October 7, 2015 | by Robert M. Frey

Nevada Supreme Court adopts Cumis independent counsel rule, but refuses to hold that reservation of rights letter always presents a conflict

Answering two certified questions, the Nevada Supreme Court has adopted the independent counsel rule first laid down in San Diego Navy Federal Credit Union v. Cumis Insurance Society, Inc.,[1] holding:

When a conflict of interest exists between an insurer and its insured, Nevada law requires the insurer to satisfy its contractual duty to provide representation by permitting the insured to select independent counsel and by paying the reasonable costs of such counsel.

The case is State Farm Mutual Automobile Ins. Co. v. Hansen.[2]

The Hansen court declined, however, to place Nevada in the ranks of the jurisdictions that find an automatic right to independent counsel whenever a reservation of rights letter is issued:

Therefore an insurer is obligated to provide independent counsel of the insured’s choosing only when an actual conflict of interest exists. A reservation of rights does not create a per se conflict of interest.[3]

So, for example, “there is no conflict if the reservation of rights is based on coverage issues that are only extrinsic or ancillary to the issues actually litigated in the underlying action.”[4]
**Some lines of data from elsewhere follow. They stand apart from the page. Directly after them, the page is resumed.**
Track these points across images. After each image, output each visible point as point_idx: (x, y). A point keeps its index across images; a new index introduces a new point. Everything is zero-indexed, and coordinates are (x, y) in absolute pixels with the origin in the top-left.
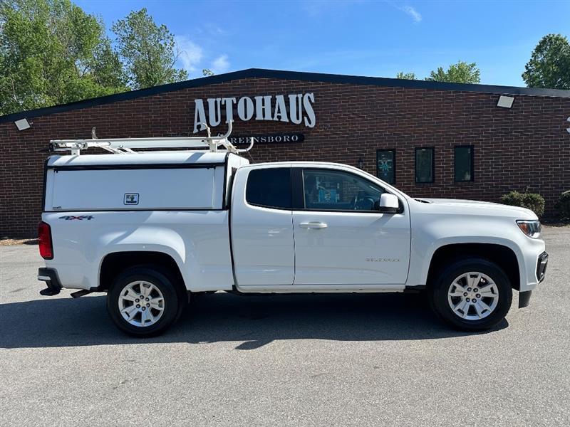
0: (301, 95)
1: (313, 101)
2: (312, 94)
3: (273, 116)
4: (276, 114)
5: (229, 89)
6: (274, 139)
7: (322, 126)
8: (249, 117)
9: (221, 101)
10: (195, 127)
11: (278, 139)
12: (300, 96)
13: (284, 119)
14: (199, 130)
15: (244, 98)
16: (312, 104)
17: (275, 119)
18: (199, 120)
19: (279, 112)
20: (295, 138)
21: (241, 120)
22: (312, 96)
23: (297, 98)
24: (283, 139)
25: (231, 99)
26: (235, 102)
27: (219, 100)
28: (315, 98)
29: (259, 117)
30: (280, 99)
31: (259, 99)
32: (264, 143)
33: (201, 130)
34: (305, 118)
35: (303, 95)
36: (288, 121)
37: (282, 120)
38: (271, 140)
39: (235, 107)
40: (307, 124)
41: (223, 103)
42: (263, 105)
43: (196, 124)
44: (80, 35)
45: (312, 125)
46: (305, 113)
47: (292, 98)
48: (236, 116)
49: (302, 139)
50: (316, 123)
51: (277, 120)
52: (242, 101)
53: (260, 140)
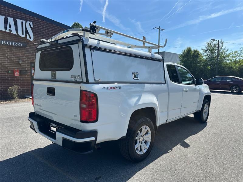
1: (32, 27)
3: (6, 29)
4: (8, 28)
6: (6, 43)
11: (9, 43)
12: (24, 22)
13: (14, 32)
17: (8, 31)
19: (10, 27)
20: (20, 45)
22: (31, 23)
23: (22, 22)
24: (12, 44)
28: (33, 25)
34: (27, 35)
35: (26, 22)
37: (12, 32)
45: (32, 40)
46: (27, 32)
47: (19, 22)
49: (25, 46)
50: (34, 39)
51: (9, 32)
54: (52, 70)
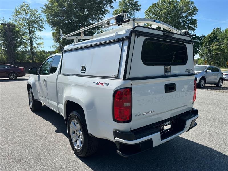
54: (165, 65)
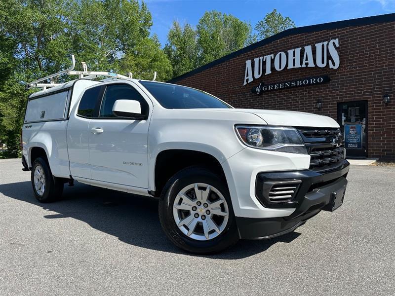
0: (327, 42)
1: (337, 45)
2: (337, 39)
3: (301, 64)
4: (304, 62)
5: (271, 48)
6: (302, 82)
7: (348, 66)
8: (283, 67)
9: (263, 59)
10: (245, 81)
11: (306, 82)
12: (325, 43)
13: (311, 64)
14: (247, 83)
15: (280, 53)
16: (336, 48)
17: (304, 66)
18: (247, 76)
19: (307, 59)
20: (320, 80)
21: (277, 71)
22: (336, 41)
23: (323, 45)
24: (310, 82)
25: (270, 56)
26: (273, 58)
27: (261, 58)
28: (339, 43)
29: (290, 66)
30: (308, 49)
31: (291, 52)
32: (294, 87)
33: (249, 82)
34: (330, 61)
35: (329, 42)
36: (314, 66)
37: (309, 66)
38: (299, 84)
39: (273, 61)
40: (331, 66)
41: (264, 60)
42: (294, 56)
43: (246, 78)
44: (237, 34)
45: (336, 67)
46: (329, 57)
47: (319, 46)
48: (273, 68)
49: (327, 80)
52: (278, 55)
53: (290, 84)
This makes good sense. It’s one thing to say that a conflict exists when the coverage issue is being litigated in the underlying suit – negligence v. intentional misconduct, for example – but quite another to say that a conflict exists when, say, the coverage issue is late notice, or misrepresentation in the application for the policy.

The Mississippi analog to Cumis, Moeller v. Am. Guar. & Liab. Ins. Co.,[5] is almost twenty years old. The Mississippi Supreme Court has not had occasion to revisit some of the more categorical statements in the Moeller opinion, including those that can be read – nay, have been read – to mandate independent counsel whenever a reservation of rights letter is issued.   Given the volume of careful legal scholarship that has been devoted, all across the country, to these issues in the intervening years, Moeller may be ripe for clarification.

— Robert M. Frey

certificate of insurance

[1]               208 Cal. Rptr. 494, 506 (Ct. App. 1984), superseded by statute as stated in United Enters., Inc. v. Superior Court, 108 Cal. Rptr. 3d 25 (Ct. App. 2010).

[2]               No. 64484, 2015 Nev. LEXIS 86, at *11 (Nev. Sept. 24, 2015).

[3]               2015 Nev. LEXIS 86, at *16.

[4]               2015 Nev. LEXIS 86, at *15.

[5]               707 So. 2d 1062 (Miss. 1996).